Ulusumuzun size olan övgülerinin iletilmesine aracılık etme görevinin arkasını bırakmayacak, sürekli olarak yerine getireceğim. Ödüllendirme için Başkumandanlığa öneride bulunulmasını, Cephe Kumandanlığına buyurdum. Bütün arkadaşlarımın, Anadolu’da daha başka meydan muharebeleri de verileceğini göz önünde bulundurarak ilerlemesini ve herkesin akıl gücünü ve yurtseverliğinin kaynaklarını kullanarak, yarışmayı bütün gücüyle sürdürmesini talep ederim. Ordular, ilk hedefiniz Akdeniz’dir, ileri!”
Bu emir doğrultusunda Türk ordusu 1 Eylül’de Gediz ve Uşak’ı, 2 Eylül’de Eskişehir’i, 6 Eylül’de Balıkesir ve Bilecik’i, 7 Eylül’de Aydın’ı, 8 Eylül’de Manisa’yı geri aldı. Ordular, 9 Eylül’de İzmir’de Yunan ordusunu denize döktü.
“SÖZÜMÜ YAPAMAMIŞ OLDUĞUMDAN DOLAYI YAŞAYAMAM”
Büyük Taarruz’un en acı olaylarından biri, 57’nci Tümen Komutanı Albay Reşat Bey’in, 27 Ağustos’ta Çiğiltepe’nin alınmasının yarım saat gecikmesi üzerine, görevini yerine getirememenin üzüntüsüyle kendisini vurarak intihar etmesiydi.
Mustafa Kemal Paşa’ya, Albay Reşat Bey’in intihar ettiği söylendi ve yazdığı “Yarım saat zarfında o mevkiyi almaya size söz verdiğim halde, sözümü yapamamış olduğumdan dolayı yaşayamam” notu okundu. Çiğiltepe, Albay Reşat Bey’in ölümünden 15 dakika sonra düşman askerlerinden kurtarıldı.
“TÜRK CUMHURİYETİ’NİN ÖLÜMSÜZ YAŞAYIŞI BURADA TAÇLANDIRILDI”
Atatürk, 30 Ağustos 1924’te, Şehit Sancaktar Mehmetçik Anıtı’nın temel atma törenine katılmak üzere Zafertepe Çalköy’e geldi.
Törene katılanlara iki yıl öncesini hatırlatan Atatürk, Büyük Zafer’i şöyle anlattı:
“Afyonkarahisar-Dumlupınar Meydan Savaşı ve onun son parçası olan 30 Ağustos Zaferi, Türk tarihinin en önemli dönüm noktasıdır.

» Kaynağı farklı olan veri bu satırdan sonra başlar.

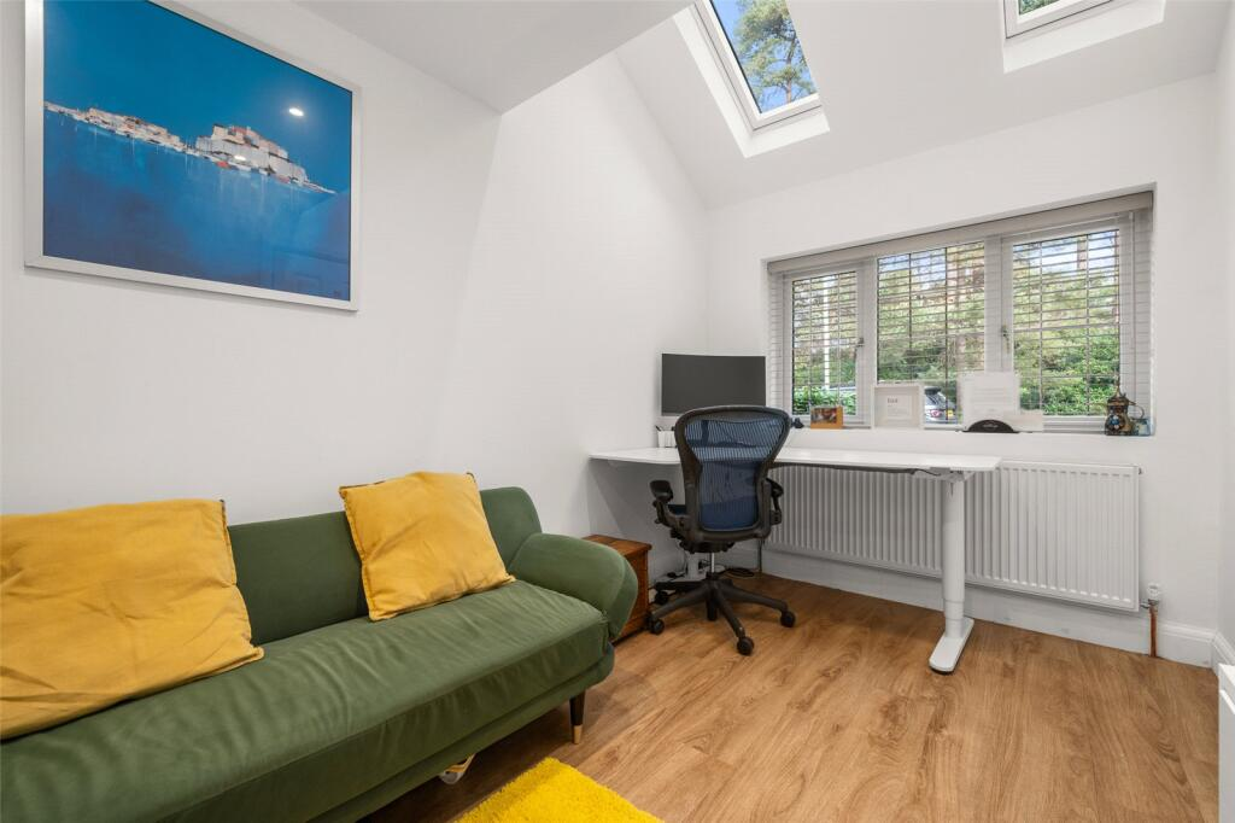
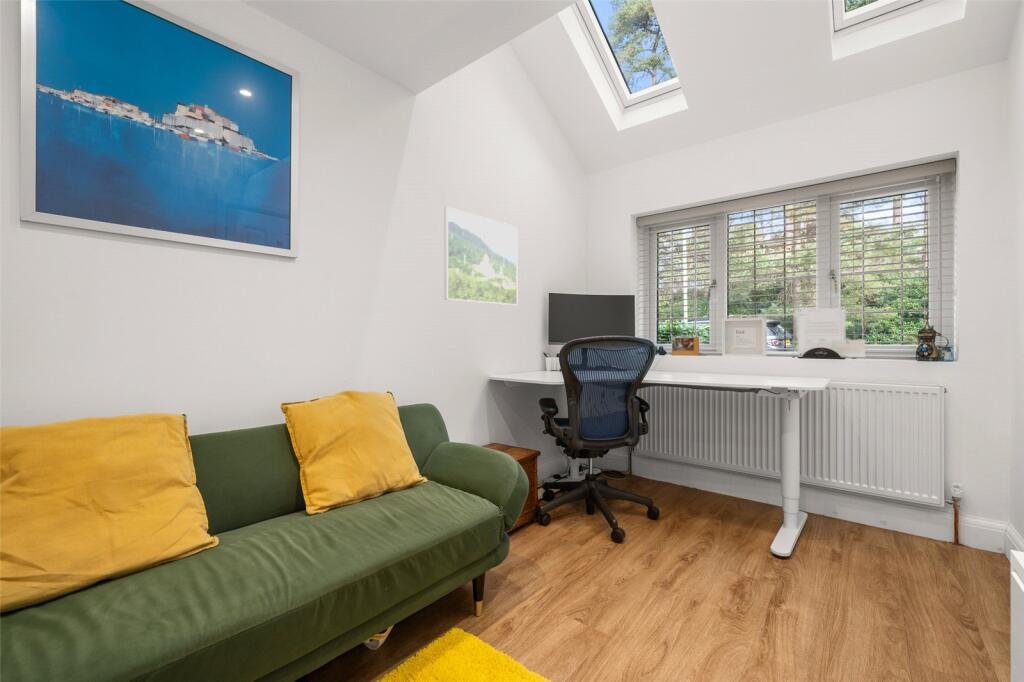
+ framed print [443,206,518,306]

Ulusal tarihimiz çok büyük, çok parlak zaferlerle doludur ama Türk ulusunun burada kazandığı zafer kadar kesin sonuçlu, yalnız bizim tarihimize değil, dünya tarihine yeni bir adım vermekte kesin etkili bir meydan savaşı hatırlamıyorum. Besbellidir ki yeni Türk devletinin, genç Türk Cumhuriyeti’nin temeli burada sağlamlaştırıldı, ölümsüz yaşayışı burada taçlandırıldı. Bu alanda akan Türk kanları, bu göklerde uçuşan şehit ruhları, devletimizin, Cumhuriyet’imizin ölümsüz koruyucularıdır. Türk ulusu burada kazandığı zaferle, açığa vurduğu gücü ve istemiyle, bu belli gerçeği bir kere daha tarihin bağrına çelik kalemle koymuş bulunuyor”
İlk kez 1926’da Zafer Bayramı olarak kutlanmaya başlanan 30 Ağustos, her yıl yurt geneli, balkan ülkeleri ve KKTC’de çeşitli etkinliklerle kutlanıyor.